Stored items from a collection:
------------------------------------------------------------
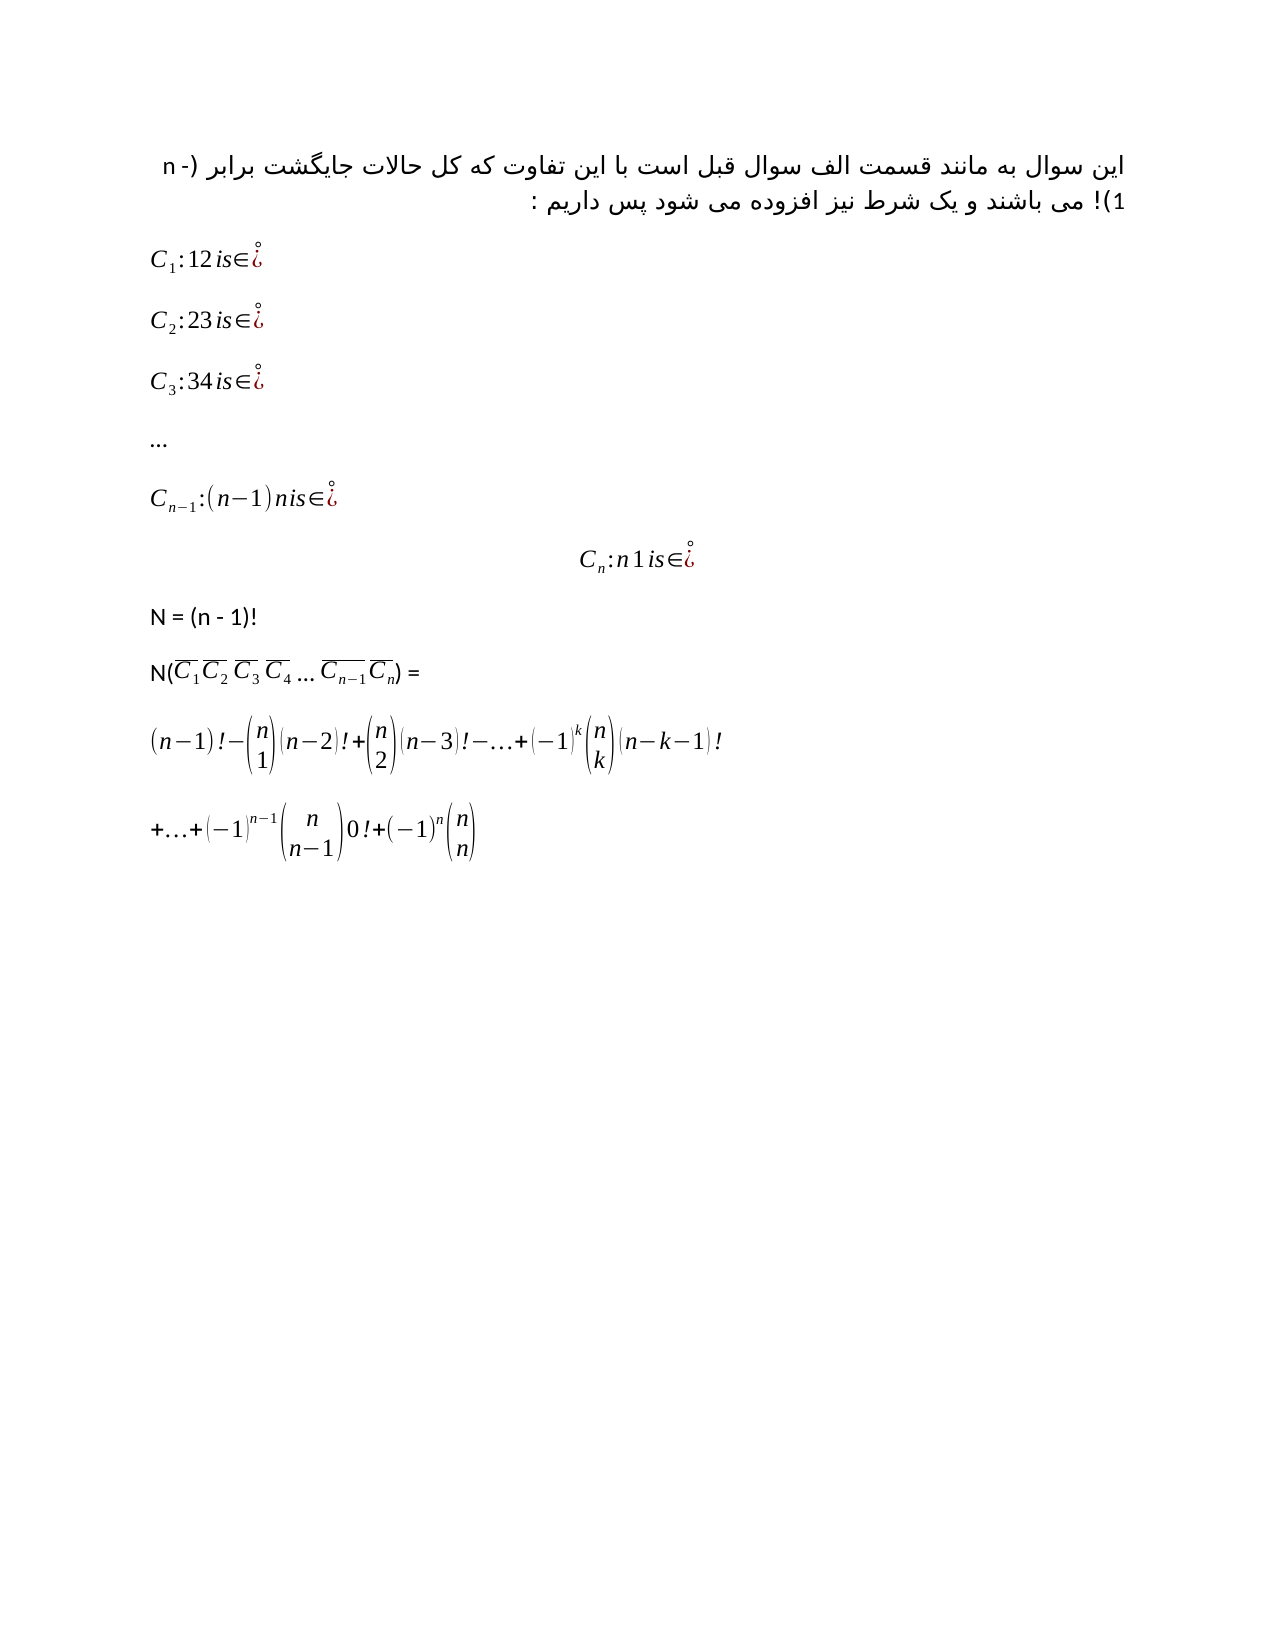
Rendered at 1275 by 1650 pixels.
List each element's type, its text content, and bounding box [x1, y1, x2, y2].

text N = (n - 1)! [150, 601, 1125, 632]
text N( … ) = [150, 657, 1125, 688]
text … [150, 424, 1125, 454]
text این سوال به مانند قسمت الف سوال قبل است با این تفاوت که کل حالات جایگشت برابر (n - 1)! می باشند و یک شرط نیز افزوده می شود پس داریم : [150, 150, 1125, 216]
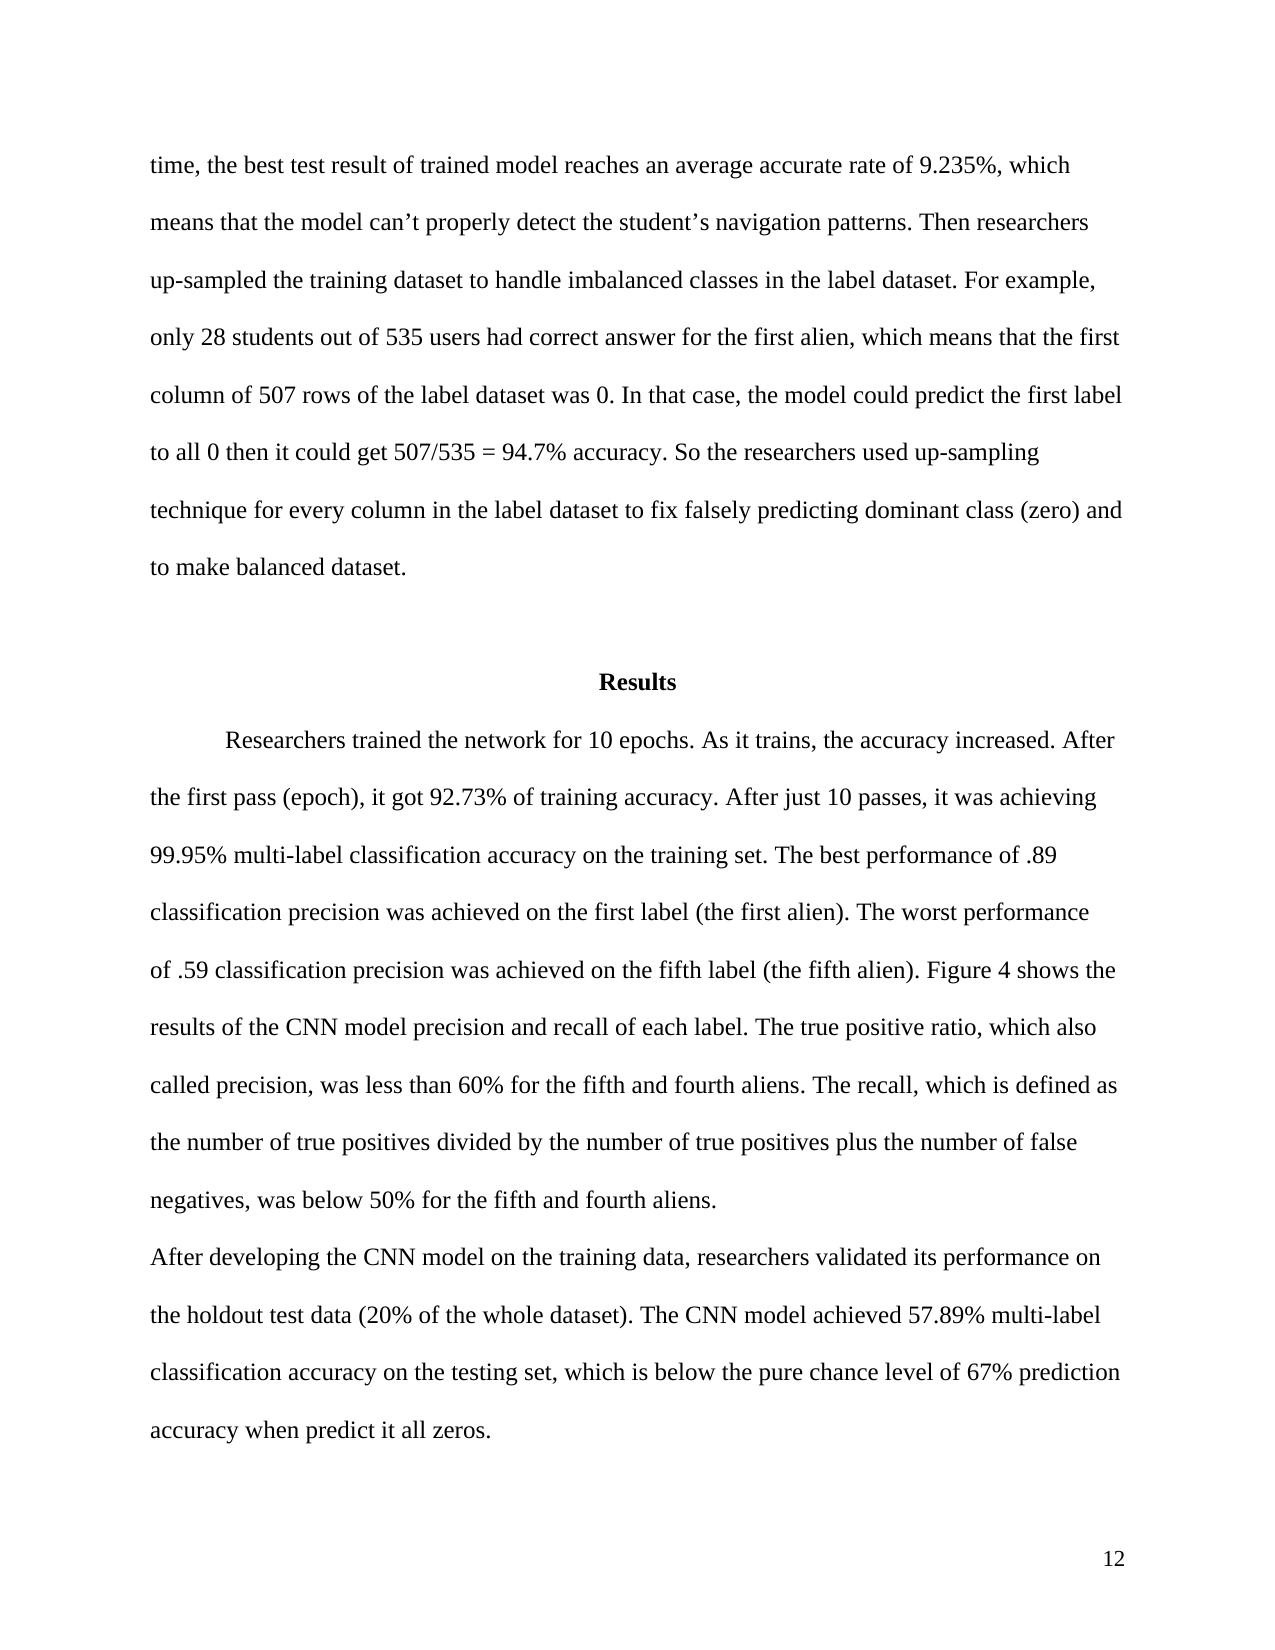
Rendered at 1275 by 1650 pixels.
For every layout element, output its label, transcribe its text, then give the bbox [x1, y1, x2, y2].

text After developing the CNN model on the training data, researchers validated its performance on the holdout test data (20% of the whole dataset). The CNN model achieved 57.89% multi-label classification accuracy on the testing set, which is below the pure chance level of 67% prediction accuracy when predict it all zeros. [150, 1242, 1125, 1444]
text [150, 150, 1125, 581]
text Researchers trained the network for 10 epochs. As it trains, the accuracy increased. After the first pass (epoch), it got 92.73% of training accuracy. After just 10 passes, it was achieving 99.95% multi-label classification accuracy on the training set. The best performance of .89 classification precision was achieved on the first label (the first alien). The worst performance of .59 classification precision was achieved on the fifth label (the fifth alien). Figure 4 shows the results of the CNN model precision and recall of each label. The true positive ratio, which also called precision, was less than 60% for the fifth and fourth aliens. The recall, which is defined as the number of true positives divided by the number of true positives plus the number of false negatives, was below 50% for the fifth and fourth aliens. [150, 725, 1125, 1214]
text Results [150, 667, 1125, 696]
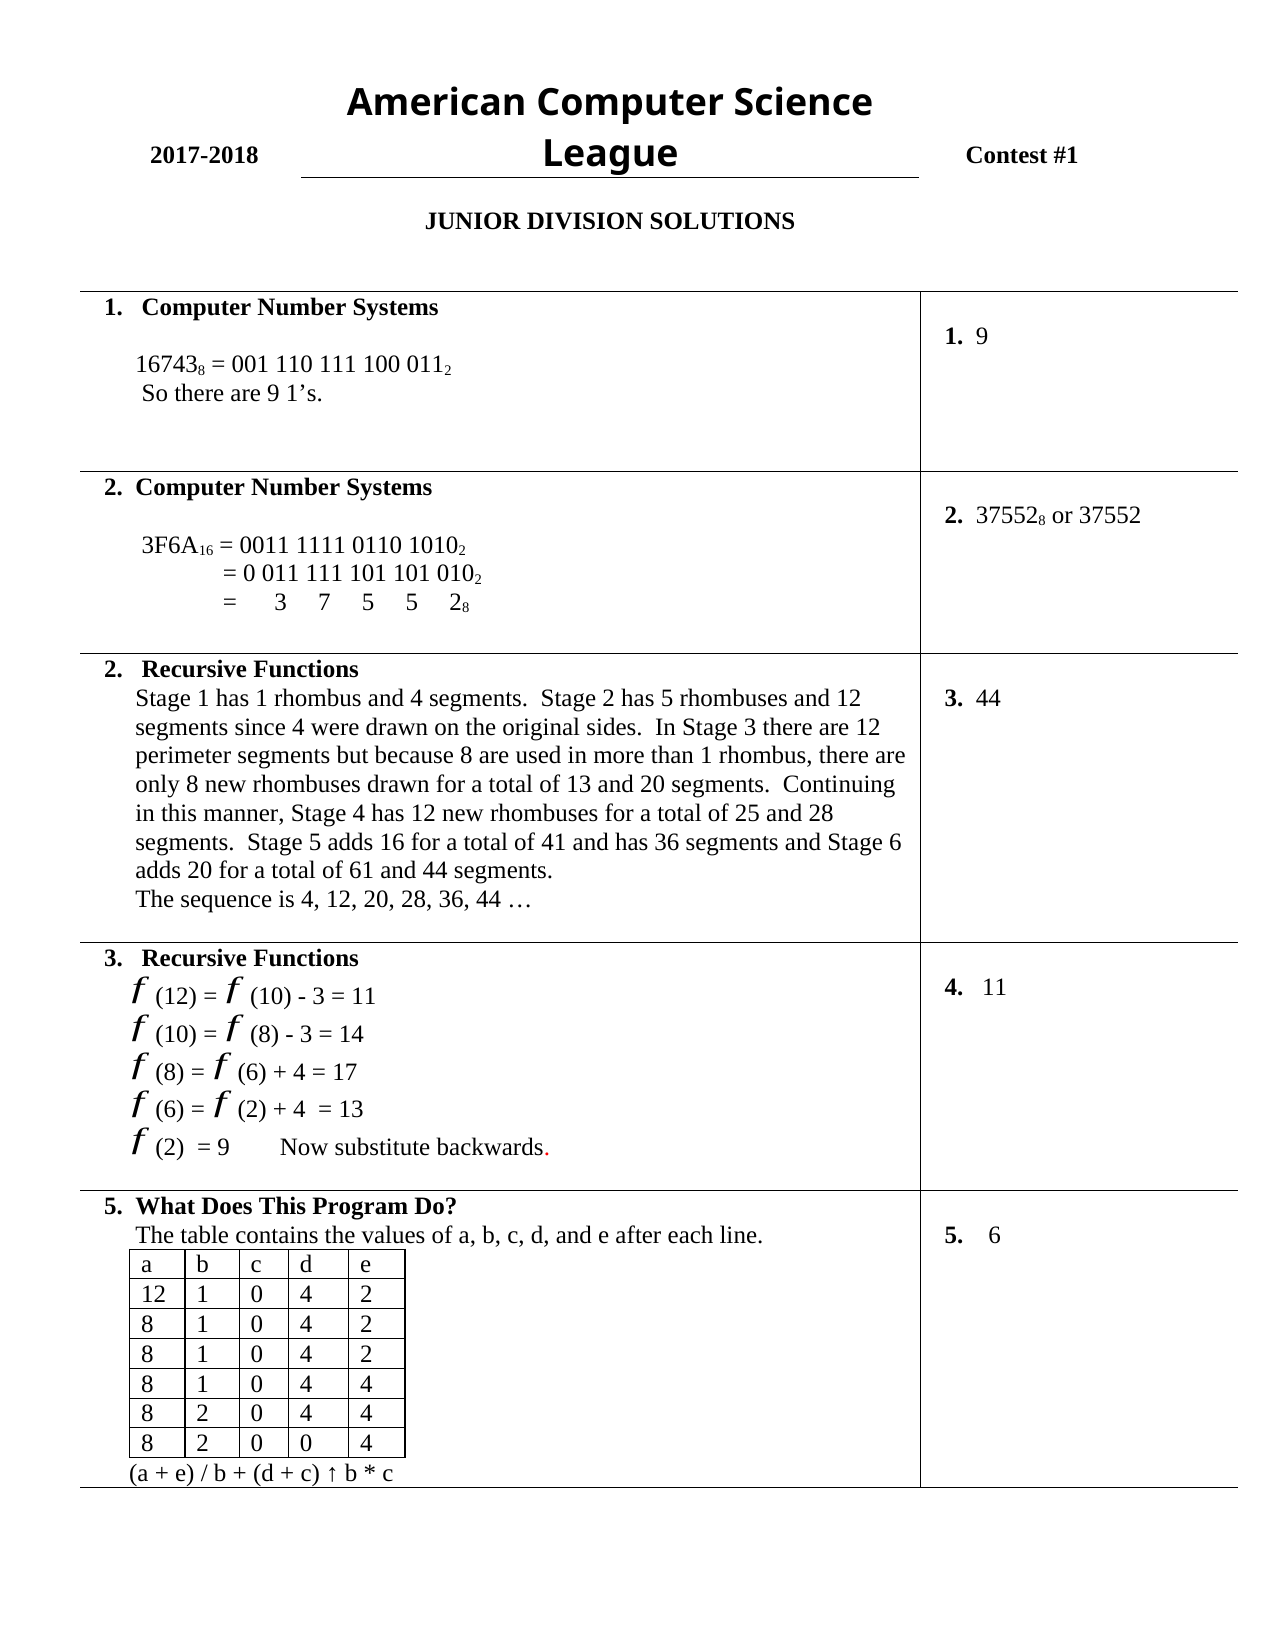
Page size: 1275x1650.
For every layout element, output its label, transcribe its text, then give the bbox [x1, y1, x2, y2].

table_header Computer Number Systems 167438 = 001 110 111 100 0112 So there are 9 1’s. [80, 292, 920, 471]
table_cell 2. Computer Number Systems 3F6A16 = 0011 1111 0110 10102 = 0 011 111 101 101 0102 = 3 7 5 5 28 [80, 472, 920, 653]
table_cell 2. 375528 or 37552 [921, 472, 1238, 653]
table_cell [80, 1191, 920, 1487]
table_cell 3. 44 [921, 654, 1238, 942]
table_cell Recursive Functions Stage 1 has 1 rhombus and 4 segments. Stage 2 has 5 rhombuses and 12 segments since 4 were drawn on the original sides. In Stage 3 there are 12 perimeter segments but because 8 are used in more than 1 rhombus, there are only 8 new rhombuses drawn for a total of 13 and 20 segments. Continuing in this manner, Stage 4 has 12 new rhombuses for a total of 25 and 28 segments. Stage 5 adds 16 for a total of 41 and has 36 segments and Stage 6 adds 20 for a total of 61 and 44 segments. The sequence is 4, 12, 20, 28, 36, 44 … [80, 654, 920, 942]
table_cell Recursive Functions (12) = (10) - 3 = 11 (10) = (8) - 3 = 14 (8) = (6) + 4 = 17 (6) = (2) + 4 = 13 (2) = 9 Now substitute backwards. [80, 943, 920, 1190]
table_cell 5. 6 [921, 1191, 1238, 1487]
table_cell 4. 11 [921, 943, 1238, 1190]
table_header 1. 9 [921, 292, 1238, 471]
------------------------------------------------------------
Task goal:
Pictures aside, write out all of the records exactly.

Solution to this problem:
Rendered at 1275 by 1650 pixels.
List each element's type, its text content, and bounding box [x1, y1, x2, y2].

text N = (n - 1)! [150, 601, 1125, 632]
text N( … ) = [150, 657, 1125, 688]
text … [150, 424, 1125, 454]
text این سوال به مانند قسمت الف سوال قبل است با این تفاوت که کل حالات جایگشت برابر (n - 1)! می باشند و یک شرط نیز افزوده می شود پس داریم : [150, 150, 1125, 216]
Rendered at 1275 by 1650 pixels.
For every layout element, output its label, transcribe its text, then give the bbox [x1, y1, x2, y2].

text After developing the CNN model on the training data, researchers validated its performance on the holdout test data (20% of the whole dataset). The CNN model achieved 57.89% multi-label classification accuracy on the testing set, which is below the pure chance level of 67% prediction accuracy when predict it all zeros. [150, 1242, 1125, 1444]
text [150, 150, 1125, 581]
text Researchers trained the network for 10 epochs. As it trains, the accuracy increased. After the first pass (epoch), it got 92.73% of training accuracy. After just 10 passes, it was achieving 99.95% multi-label classification accuracy on the training set. The best performance of .89 classification precision was achieved on the first label (the first alien). The worst performance of .59 classification precision was achieved on the fifth label (the fifth alien). Figure 4 shows the results of the CNN model precision and recall of each label. The true positive ratio, which also called precision, was less than 60% for the fifth and fourth aliens. The recall, which is defined as the number of true positives divided by the number of true positives plus the number of false negatives, was below 50% for the fifth and fourth aliens. [150, 725, 1125, 1214]
text Results [150, 667, 1125, 696]
Page size: 1275x1650.
For every layout element, output its label, transcribe its text, then give the bbox [x1, y1, x2, y2].

table_header Computer Number Systems 167438 = 001 110 111 100 0112 So there are 9 1’s. [80, 292, 920, 471]
table_cell 2. Computer Number Systems 3F6A16 = 0011 1111 0110 10102 = 0 011 111 101 101 0102 = 3 7 5 5 28 [80, 472, 920, 653]
table_cell 2. 375528 or 37552 [921, 472, 1238, 653]
table_cell [80, 1191, 920, 1487]
table_cell 3. 44 [921, 654, 1238, 942]
table_cell Recursive Functions Stage 1 has 1 rhombus and 4 segments. Stage 2 has 5 rhombuses and 12 segments since 4 were drawn on the original sides. In Stage 3 there are 12 perimeter segments but because 8 are used in more than 1 rhombus, there are only 8 new rhombuses drawn for a total of 13 and 20 segments. Continuing in this manner, Stage 4 has 12 new rhombuses for a total of 25 and 28 segments. Stage 5 adds 16 for a total of 41 and has 36 segments and Stage 6 adds 20 for a total of 61 and 44 segments. The sequence is 4, 12, 20, 28, 36, 44 … [80, 654, 920, 942]
table_cell Recursive Functions (12) = (10) - 3 = 11 (10) = (8) - 3 = 14 (8) = (6) + 4 = 17 (6) = (2) + 4 = 13 (2) = 9 Now substitute backwards. [80, 943, 920, 1190]
table_cell 5. 6 [921, 1191, 1238, 1487]
table_cell 4. 11 [921, 943, 1238, 1190]
table_header 1. 9 [921, 292, 1238, 471]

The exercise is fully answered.